Saved data entries
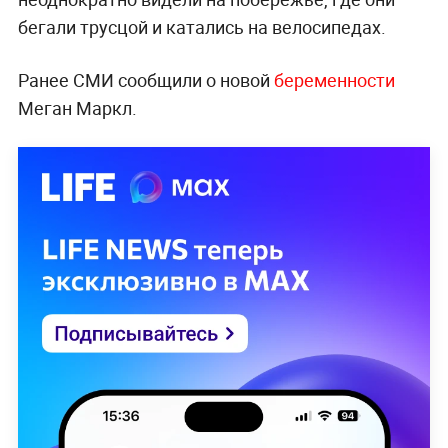
бегали трусцой и катались на велосипедах.
Ранее СМИ сообщили о новой
беременности
Меган Маркл.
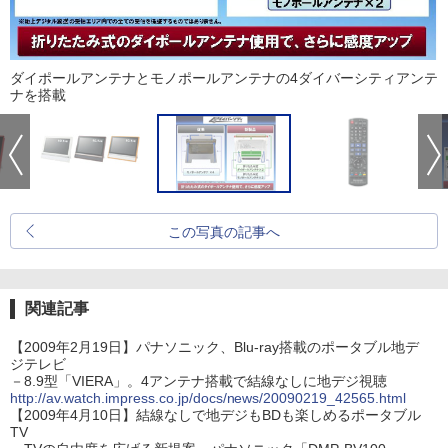
ダイポールアンテナとモノポールアンテナの4ダイバーシティアンテ
ナを搭載
この写真の記事へ
関連記事
【2009年2月19日】パナソニック、Blu-ray搭載のポータブル地デ
ジテレビ
－8.9型「VIERA」。4アンテナ搭載で結線なしに地デジ視聴
http://av.watch.impress.co.jp/docs/news/20090219_42565.html
【2009年4月10日】結線なしで地デジもBDも楽しめるポータブル
TV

WORK INSTRUCTIONS:
Without the pictures, return each entry exactly as given.

THE ANSWER:
бегали трусцой и катались на велосипедах.
Ранее СМИ сообщили о новой
беременности
Меган Маркл.
ダイポールアンテナとモノポールアンテナの4ダイバーシティアンテ
ナを搭載
この写真の記事へ
関連記事
【2009年2月19日】パナソニック、Blu-ray搭載のポータブル地デ
ジテレビ
－8.9型「VIERA」。4アンテナ搭載で結線なしに地デジ視聴
http://av.watch.impress.co.jp/docs/news/20090219_42565.html
【2009年4月10日】結線なしで地デジもBDも楽しめるポータブル
TV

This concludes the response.